#### [How to complete this task]
Every line from the beginning of the data through the line containing "[431,748,597,764] ansible==2.9.13 ->" should be reproduced exactly, and no further lines should be output.

#### [Entries shown]
======

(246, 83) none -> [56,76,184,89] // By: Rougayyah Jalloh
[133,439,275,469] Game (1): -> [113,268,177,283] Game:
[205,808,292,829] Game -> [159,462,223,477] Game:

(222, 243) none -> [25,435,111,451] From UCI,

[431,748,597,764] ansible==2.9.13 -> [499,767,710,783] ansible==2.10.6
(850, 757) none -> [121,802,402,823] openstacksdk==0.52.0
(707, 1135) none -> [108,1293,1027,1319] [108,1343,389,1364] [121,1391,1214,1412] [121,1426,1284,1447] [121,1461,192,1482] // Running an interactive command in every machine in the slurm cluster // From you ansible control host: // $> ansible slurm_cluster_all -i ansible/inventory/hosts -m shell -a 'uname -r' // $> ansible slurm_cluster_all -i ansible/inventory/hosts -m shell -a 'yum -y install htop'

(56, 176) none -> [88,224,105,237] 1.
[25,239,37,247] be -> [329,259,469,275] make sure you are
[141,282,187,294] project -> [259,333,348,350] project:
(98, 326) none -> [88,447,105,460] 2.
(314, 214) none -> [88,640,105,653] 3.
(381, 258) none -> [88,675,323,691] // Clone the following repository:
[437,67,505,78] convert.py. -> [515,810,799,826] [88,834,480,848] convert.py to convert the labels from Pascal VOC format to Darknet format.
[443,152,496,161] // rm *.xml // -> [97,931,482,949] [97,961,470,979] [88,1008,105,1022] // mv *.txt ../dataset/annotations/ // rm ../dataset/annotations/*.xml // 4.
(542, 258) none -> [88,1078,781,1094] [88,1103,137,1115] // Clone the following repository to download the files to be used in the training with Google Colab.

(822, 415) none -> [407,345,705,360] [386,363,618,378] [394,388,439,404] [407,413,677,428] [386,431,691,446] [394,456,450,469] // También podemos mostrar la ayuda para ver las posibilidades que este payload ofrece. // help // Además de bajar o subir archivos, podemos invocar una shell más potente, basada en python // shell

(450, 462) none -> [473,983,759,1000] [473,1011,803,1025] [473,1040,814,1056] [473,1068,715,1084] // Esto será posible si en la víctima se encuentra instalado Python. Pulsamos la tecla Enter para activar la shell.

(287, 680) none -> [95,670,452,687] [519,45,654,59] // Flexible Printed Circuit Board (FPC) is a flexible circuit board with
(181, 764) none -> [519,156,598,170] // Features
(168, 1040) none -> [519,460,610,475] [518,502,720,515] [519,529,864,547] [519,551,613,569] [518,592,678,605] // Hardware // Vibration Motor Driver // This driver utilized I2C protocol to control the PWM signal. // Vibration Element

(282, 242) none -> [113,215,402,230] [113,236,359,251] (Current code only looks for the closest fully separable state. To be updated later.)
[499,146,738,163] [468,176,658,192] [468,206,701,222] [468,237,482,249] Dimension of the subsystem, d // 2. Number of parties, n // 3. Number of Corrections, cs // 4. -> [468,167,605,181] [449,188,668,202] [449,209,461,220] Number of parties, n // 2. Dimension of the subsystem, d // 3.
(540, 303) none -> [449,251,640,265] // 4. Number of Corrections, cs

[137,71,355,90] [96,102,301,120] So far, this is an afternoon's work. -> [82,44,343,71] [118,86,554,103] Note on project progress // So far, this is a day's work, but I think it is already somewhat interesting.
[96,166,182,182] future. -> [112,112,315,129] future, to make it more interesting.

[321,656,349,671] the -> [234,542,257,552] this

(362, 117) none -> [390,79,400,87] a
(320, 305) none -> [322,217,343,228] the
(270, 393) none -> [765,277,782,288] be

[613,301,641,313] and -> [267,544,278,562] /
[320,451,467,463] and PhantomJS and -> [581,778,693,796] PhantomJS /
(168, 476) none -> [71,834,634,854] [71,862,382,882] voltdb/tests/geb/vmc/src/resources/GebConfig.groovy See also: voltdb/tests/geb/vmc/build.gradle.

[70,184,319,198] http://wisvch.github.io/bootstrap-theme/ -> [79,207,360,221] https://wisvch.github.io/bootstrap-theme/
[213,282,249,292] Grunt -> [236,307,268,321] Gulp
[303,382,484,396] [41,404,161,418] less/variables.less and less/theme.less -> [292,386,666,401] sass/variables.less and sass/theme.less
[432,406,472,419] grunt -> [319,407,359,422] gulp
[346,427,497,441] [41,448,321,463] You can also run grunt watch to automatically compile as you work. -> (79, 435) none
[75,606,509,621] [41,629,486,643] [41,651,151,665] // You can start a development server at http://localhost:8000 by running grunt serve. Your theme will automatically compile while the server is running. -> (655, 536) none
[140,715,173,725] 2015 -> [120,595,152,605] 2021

======

#### [Problem solution]
(246, 83) none -> [56,76,184,89] // By: Rougayyah Jalloh
[133,439,275,469] Game (1): -> [113,268,177,283] Game:
[205,808,292,829] Game -> [159,462,223,477] Game:

(222, 243) none -> [25,435,111,451] From UCI,

[431,748,597,764] ansible==2.9.13 -> [499,767,710,783] ansible==2.10.6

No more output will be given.